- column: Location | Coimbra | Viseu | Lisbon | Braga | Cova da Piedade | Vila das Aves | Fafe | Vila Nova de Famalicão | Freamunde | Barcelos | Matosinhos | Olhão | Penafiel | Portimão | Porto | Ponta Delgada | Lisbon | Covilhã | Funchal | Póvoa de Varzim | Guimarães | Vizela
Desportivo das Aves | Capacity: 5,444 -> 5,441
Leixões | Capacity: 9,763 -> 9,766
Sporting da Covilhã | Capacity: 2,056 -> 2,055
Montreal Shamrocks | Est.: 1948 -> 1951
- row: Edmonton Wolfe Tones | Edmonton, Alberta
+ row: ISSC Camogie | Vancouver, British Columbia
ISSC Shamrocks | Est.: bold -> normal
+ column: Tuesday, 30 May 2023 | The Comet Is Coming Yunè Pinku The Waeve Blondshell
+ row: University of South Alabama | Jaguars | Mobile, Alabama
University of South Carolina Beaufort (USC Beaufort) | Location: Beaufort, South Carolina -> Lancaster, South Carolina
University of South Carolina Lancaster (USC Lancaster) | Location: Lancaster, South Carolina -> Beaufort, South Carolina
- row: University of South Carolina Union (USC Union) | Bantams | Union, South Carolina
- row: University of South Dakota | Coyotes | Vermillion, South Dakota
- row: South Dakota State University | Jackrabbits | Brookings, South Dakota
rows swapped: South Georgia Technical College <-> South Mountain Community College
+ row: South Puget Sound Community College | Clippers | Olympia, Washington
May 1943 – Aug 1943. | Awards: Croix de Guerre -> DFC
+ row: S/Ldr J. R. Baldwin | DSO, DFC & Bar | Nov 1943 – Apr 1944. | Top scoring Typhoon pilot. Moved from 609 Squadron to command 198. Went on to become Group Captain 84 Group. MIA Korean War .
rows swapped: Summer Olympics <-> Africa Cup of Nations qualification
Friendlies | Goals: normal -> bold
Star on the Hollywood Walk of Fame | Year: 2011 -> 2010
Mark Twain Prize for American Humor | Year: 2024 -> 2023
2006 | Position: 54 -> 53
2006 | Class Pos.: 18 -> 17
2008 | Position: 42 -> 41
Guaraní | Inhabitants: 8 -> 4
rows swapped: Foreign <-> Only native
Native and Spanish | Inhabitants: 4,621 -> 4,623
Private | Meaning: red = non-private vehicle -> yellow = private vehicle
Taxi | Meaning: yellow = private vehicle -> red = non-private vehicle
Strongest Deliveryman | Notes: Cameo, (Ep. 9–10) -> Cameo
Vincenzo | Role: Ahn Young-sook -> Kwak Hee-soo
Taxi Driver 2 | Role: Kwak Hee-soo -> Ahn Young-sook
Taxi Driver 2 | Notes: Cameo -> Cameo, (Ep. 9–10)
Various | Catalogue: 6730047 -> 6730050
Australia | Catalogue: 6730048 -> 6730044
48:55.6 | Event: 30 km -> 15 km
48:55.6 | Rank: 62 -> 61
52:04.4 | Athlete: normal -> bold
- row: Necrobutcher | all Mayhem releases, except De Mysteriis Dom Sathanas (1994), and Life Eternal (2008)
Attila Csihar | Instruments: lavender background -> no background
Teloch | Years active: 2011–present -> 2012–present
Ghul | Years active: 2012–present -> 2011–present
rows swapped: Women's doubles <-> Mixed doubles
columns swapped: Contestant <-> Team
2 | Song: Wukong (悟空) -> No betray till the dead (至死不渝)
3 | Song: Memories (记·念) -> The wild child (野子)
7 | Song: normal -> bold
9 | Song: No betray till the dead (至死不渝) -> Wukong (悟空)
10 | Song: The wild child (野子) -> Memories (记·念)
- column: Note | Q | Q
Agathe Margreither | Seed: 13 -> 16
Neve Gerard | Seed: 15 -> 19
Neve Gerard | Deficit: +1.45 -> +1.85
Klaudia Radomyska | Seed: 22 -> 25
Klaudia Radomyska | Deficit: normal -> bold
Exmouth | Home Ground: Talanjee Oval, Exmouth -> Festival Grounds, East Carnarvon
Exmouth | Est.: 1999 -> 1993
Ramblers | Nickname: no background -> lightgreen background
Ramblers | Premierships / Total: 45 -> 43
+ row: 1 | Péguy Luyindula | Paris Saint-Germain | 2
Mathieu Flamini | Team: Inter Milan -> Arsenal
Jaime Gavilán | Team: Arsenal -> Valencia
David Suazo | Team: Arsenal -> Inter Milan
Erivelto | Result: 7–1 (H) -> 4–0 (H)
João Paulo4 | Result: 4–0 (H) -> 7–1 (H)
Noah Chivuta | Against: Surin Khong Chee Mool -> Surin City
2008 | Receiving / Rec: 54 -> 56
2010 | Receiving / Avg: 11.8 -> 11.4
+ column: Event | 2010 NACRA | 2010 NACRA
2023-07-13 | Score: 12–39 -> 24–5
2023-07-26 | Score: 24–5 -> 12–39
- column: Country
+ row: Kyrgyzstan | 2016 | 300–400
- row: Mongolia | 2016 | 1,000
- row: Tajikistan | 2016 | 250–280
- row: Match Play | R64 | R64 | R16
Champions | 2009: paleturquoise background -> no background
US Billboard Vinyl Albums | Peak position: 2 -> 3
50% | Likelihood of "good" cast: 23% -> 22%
====
● **AIM OF THE EXERCISE**: Reproduce verbatim the entries from the beginning of the records up to and including the line containing "- row: South".

● **SOLUTION TO THIS TASK**:
- column: Location | Coimbra | Viseu | Lisbon | Braga | Cova da Piedade | Vila das Aves | Fafe | Vila Nova de Famalicão | Freamunde | Barcelos | Matosinhos | Olhão | Penafiel | Portimão | Porto | Ponta Delgada | Lisbon | Covilhã | Funchal | Póvoa de Varzim | Guimarães | Vizela
Desportivo das Aves | Capacity: 5,444 -> 5,441
Leixões | Capacity: 9,763 -> 9,766
Sporting da Covilhã | Capacity: 2,056 -> 2,055
Montreal Shamrocks | Est.: 1948 -> 1951
- row: Edmonton Wolfe Tones | Edmonton, Alberta
+ row: ISSC Camogie | Vancouver, British Columbia
ISSC Shamrocks | Est.: bold -> normal
+ column: Tuesday, 30 May 2023 | The Comet Is Coming Yunè Pinku The Waeve Blondshell
+ row: University of South Alabama | Jaguars | Mobile, Alabama
University of South Carolina Beaufort (USC Beaufort) | Location: Beaufort, South Carolina -> Lancaster, South Carolina
University of South Carolina Lancaster (USC Lancaster) | Location: Lancaster, South Carolina -> Beaufort, South Carolina
- row: University of South Carolina Union (USC Union) | Bantams | Union, South Carolina
- row: University of South Dakota | Coyotes | Vermillion, South Dakota
- row: South Dakota State University | Jackrabbits | Brookings, South Dakota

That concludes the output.